P121 Second-Line Biologic Therapy Persistence in a Multicentre Cohort of Inflammatory Bowel Disease Patients

Doherty, J.(1);Stack, R.(2);O Morain, N.(2);Corcoran, R.(3);Ryan, B.(4);Doherty, G.(2);Mc Namara, D.(4);Kevans, D.(4);

(1)St James Hospital, Gastroenterology, Dublin, Ireland;(2)Centre for Colorectal Disease- St Vincent’s University Hospital & School of Medicine- University College Dublin, Department of Gastroenterology, Dublin, Ireland;(3)St James Hospital, Department of Gastroenterology, Dublin, Ireland;(4)Tallaght University Hospital- Dublin, Department of Gastroenterology, Dublin, Ireland; INITIative Ireland

Background

Anti-TNF agents are effective treatments for Inflammatory Bowel Disease (IBD), however, a significant proportion of patients require second-line biologic therapy. Real-world data on the outcome of second line biologic therapy can inform clinical decision-making.

Methods

To evaluate prescribing practice and second-line biologic therapy persistence in IBD patients. IBD patients, who had received one prior anti-TNF agent and commenced a second-line biologic, at participating centres, were identified. Baseline demographic data, concomitant medication and biologic therapy history were characterised by retrospective review of patients records. Adalimumab(ADA) and golimumab(GOL) were considered subcutaneous(SC) anti-TNF agents. Date of commencement and discontinuation of therapies were documented. Kaplan-Meier survival curves were constructed for time based analyses. P values < 0.05 were considered significant in analyses.

Results

N=395 IBD patients were included; 30%, 68% and 2% had UC, CD and IBD-U respectively; age (median[IQR]) 26[18-35] years; 56% female; 35% receiving a concomitant immunomodulator (IMM); follow-up time (median [IQR]) 1.5[0.7-3.3] years. Second-line biologic therapy with SC anti-TNF, infliximab(IFX), vedolizumab(VDZ), and ustekinumab(USTK) was used in 36%(n=143), 38%(n=151), 10%(n=38), and 16%(n=63) of patients respectively.
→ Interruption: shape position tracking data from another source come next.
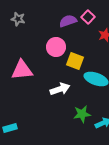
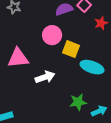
white arrow: (60, 89) -> (45, 77), moved

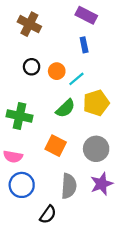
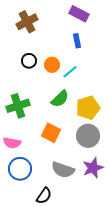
brown cross: (29, 24) -> (27, 22), turned 35
yellow pentagon: (96, 103) -> (88, 108), moved
green cross: (20, 116) -> (18, 106), turned -30
gray semicircle: (69, 186) -> (63, 170), turned 105

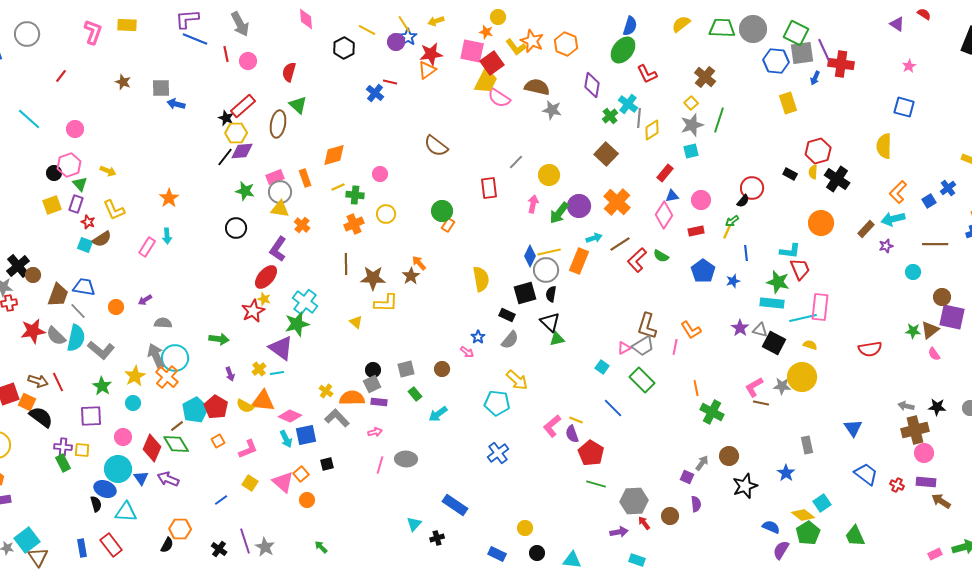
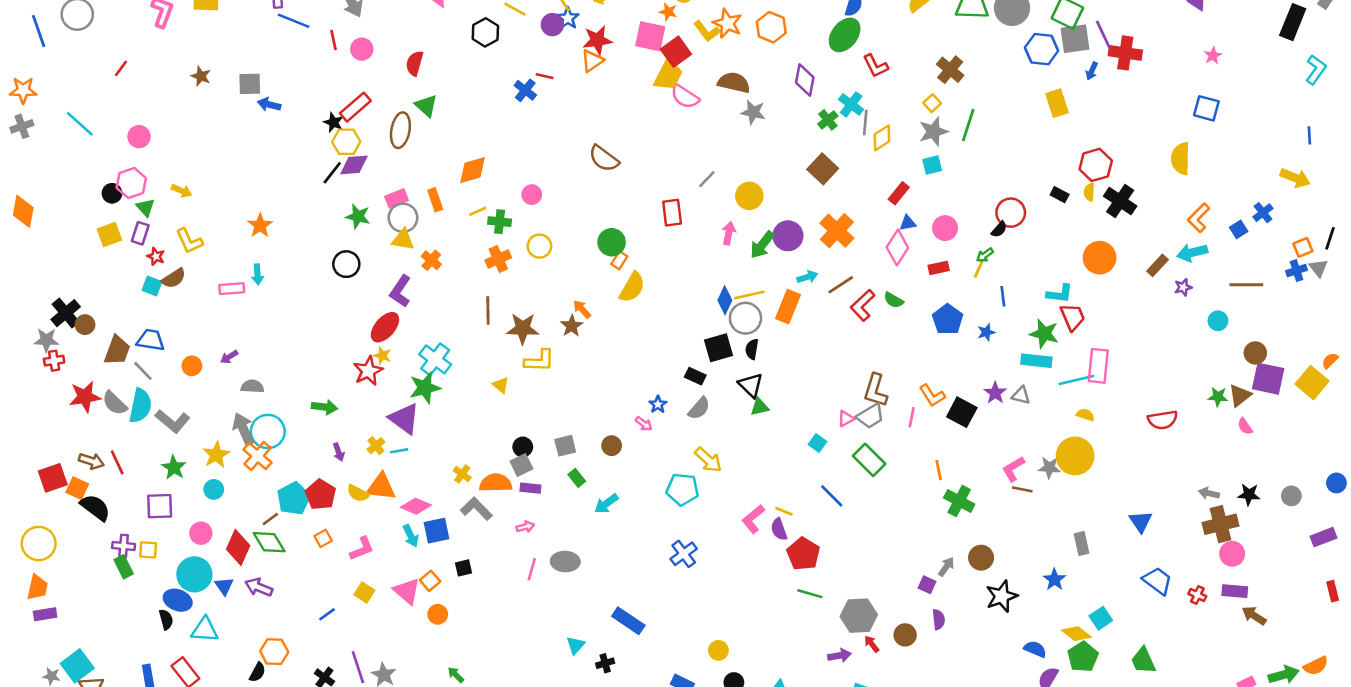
pink rectangle: (147, 247) -> (232, 289), turned 54
yellow semicircle: (481, 279) -> (632, 287), moved, turned 40
black square: (774, 343) -> (962, 412), moved

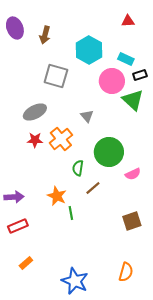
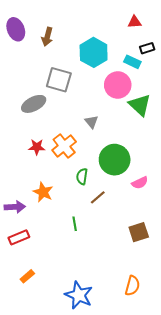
black rectangle: (140, 75) -> (147, 48), moved
gray ellipse: (35, 112) -> (34, 104), moved
orange star: (57, 196) -> (43, 192), moved

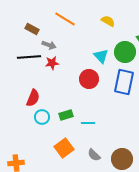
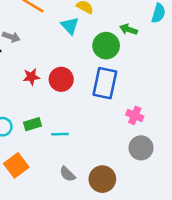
cyan triangle: (101, 56) -> (70, 26), moved
red star: (52, 63) -> (31, 77), moved
orange square: (64, 148) -> (16, 165), moved

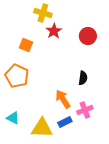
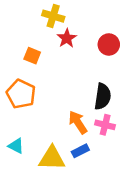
black semicircle: (83, 78) -> (103, 96), size x1.5
pink cross: (85, 110) -> (105, 125), moved, turned 35

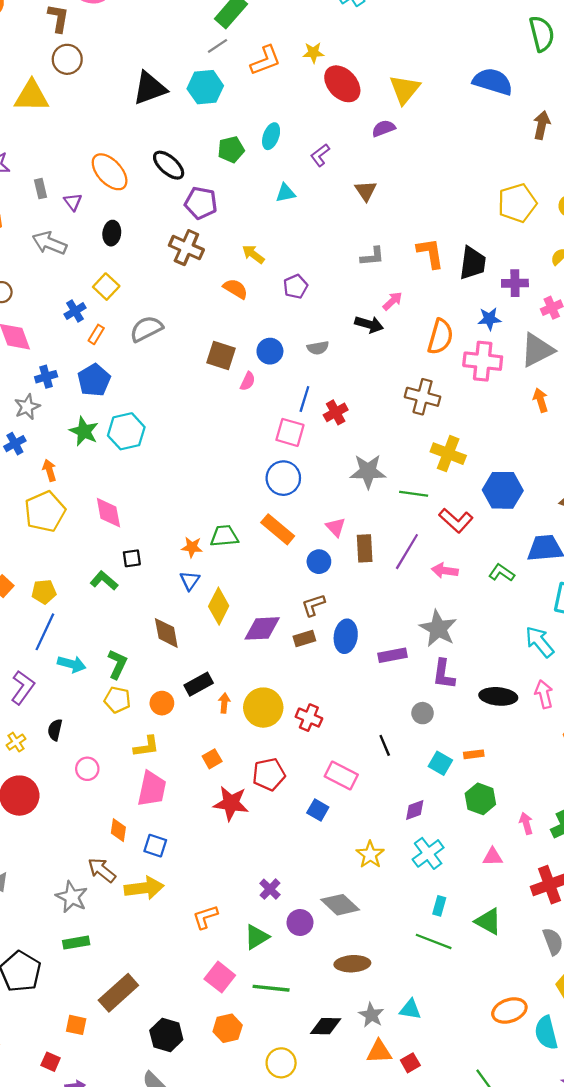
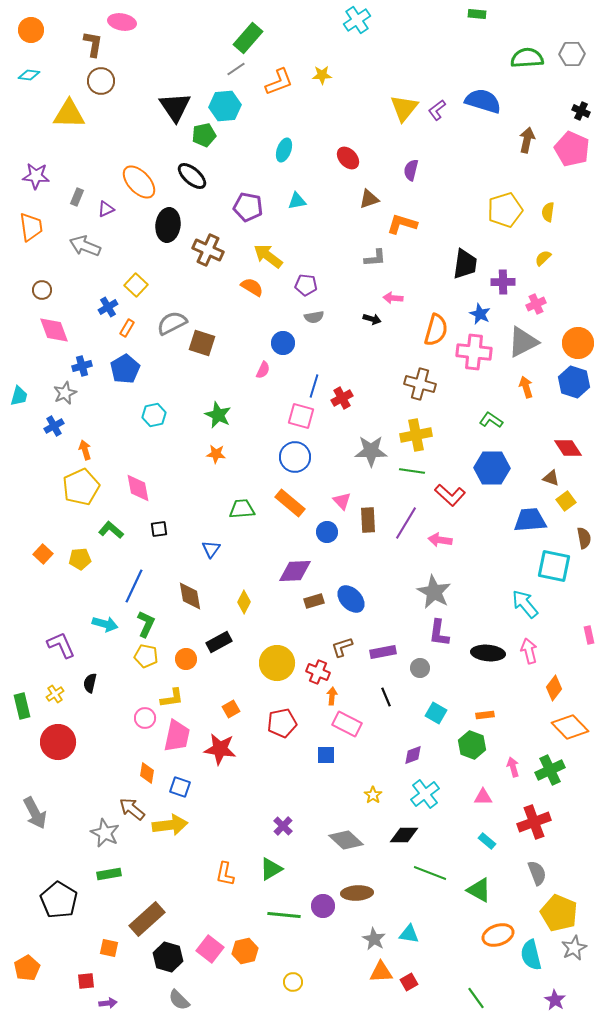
green semicircle: (542, 34) -> (527, 58), turned -80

Follow-up time (median[IQR]) was significantly longer for SC anti-TNF and IFX compared with VDZ and USTK groups: 1.7 [0.7-3.6], 1.7 [0.7-3.5], 1.1[0.3–2.5], 1.3[0.5-2.3] years respectively, p=0.03.  A greater proportion of patients receiving anti-TNF therapy versus alternate class biologic therapy received a concomitant IMM: 42%, 34%, 18% and 29% of SC anti-TNF, IFX, VDZ and USTK treated patients respectively, p=0.03. In a univariate survival analysis there was no significant difference in survival-free of drug discontinuation comparing second-line biologic agents, p=0.8. In a multivariate analysis, including second-line biologic agent type, concomitant IMM use, gender and IBD phenotype the only factor significantly associated with time to drug discontinuation was UC phenotype, Hazard ratio (95%CI): 1.5 (1.1 – 2.1), p=0.007.

Conclusion

While follow-up time was shorter for VDZ and USTK treated patients, the durability of response to second-line biologic therapy, assessed by drug persistence, appeared similar between agents. UC phenotype was associated with a shorter time to therapy discontinuation.